If you’re one of the millions of Americans who want to buy a home but don’t have 20% down, you’re in good company. You should know that your situation isn’t unique. Instead, it’s quite common and ordinary!
Buyers without 20% down typically have three loan options that work best: FHA, VA and Conventional loans.
Arguably the most common mortgage that requires very little down is the FHA mortgage. These mortgages receive backing from the Federal Housing Administration. The FHA guarantees them for banks, so there’s a minimal downside to the financial institution to make the loan.
FHA loans require a minimum down payment of just 3.5% of the loan’s value. On a $200,000 home, that would mean a down payment of $7,000, which is much more attainable than 20% down!
The downside to FHA loans is that the mortgage insurance premiums are high, and you have to pay them for the loan’s entire duration. If you want to stop paying mortgage insurance, you have to refinance the loan.
If you are a veteran, you’re in luck when it comes to buying a home! VA loans are arguably the best for mortgages with a low average down payment. The reason is simple – the minimum down payment is 0%.
That’s right, 0%. You don’t need to put anything down with a VA loan. What’s even better is that a VA loan doesn’t require any form of mortgage insurance. So, not only do you not have to put anything down, but you don’t have to pay extra every month. That’s a pretty sweet deal!
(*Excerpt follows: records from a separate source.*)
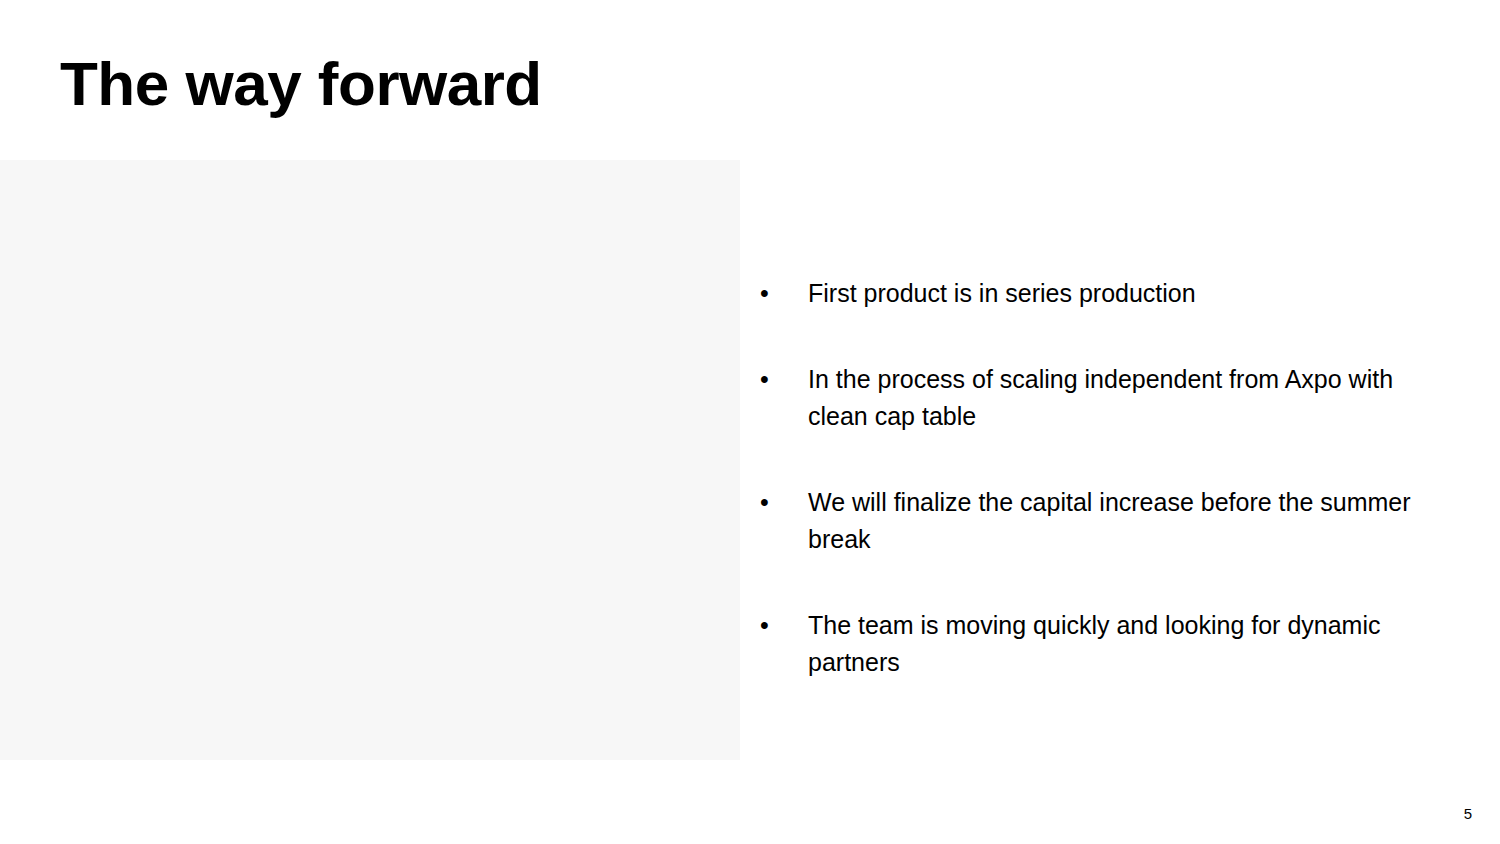The way forward
First product is in series production
In the process of scaling independent from Axpo with clean cap table
We will finalize the capital increase before the summer break
The team is moving quickly and looking for dynamic partners
5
Some conventional mortgages can work with as little as 3% down. However, most conventional loans require at least 5% for approval. Some lenders may even institute higher minimum down payments like 10% or even 20%. If you’re looking for a jumbo loan, expect the down payment requirements to be even higher.
All conventional loans will require PMI until the equity in the home reaches 20%. As such, expect to pay somewhere between 0.5% and 1% of the loan’s value until you get that amount.
Many states offer additional assistance for first-time homebuyers. Georgia, Florida and Texas are just a few of the states that offer several programs to help you get into your first home. If you’re buying your first home it can be a good idea to do your research and look into the different programs that are available to you.